Fritz Aschinger warf ihm einen verärgerten Blick zu, beugte sich vor und begutachtete die Entwürfe. »Ach das! Die hat er mir auch schon versucht anzudrehen. Ist doch lächerlich, das Ganze! Wo ist Otto? – Er isst bei Aschinger. Das ist doch Stammtischniveau! Er soll stattdessen lieber unser Essen ausloben, die günstigen Frühstückspreise sowie unser Geflügelangebot.«

»Das tun wir ja auch. Aber es geht doch darum, den Leuten einzuhämmern, dass alle Leute selbstverständlich bei Aschinger essen – egal, ob es nun ein Schornsteinfeger ist, ein Siemens-Arbeiter oder eine Angestellte bei Wertheim.«

»Ich mag das Zeug nicht!«, sagte er unwillig und schob die Entwürfe zurück.

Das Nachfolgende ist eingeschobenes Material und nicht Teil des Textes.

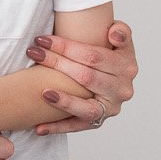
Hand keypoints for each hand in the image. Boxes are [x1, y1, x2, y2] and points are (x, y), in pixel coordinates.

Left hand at [27, 21, 138, 135]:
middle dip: (57, 64)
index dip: (67, 47)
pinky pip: (77, 126)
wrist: (114, 81)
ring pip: (86, 106)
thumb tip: (113, 35)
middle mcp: (121, 89)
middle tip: (34, 54)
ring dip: (65, 101)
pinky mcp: (98, 122)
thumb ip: (122, 32)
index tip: (43, 40)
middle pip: (86, 77)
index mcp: (126, 66)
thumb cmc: (111, 57)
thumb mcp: (121, 42)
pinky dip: (58, 127)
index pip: (94, 56)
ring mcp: (110, 108)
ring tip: (44, 93)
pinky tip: (40, 127)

»Sie werden morgen und die ganze Woche in allen Tageszeitungen erscheinen. Ich habe die Entwürfe freigegeben und Anzeigen bei allen Berliner Zeitungen für die nächsten Wochen gebucht«, antwortete Sebastian.

»Du hast was ?«, fragte Aschinger und nahm die Zigarre aus dem Mund.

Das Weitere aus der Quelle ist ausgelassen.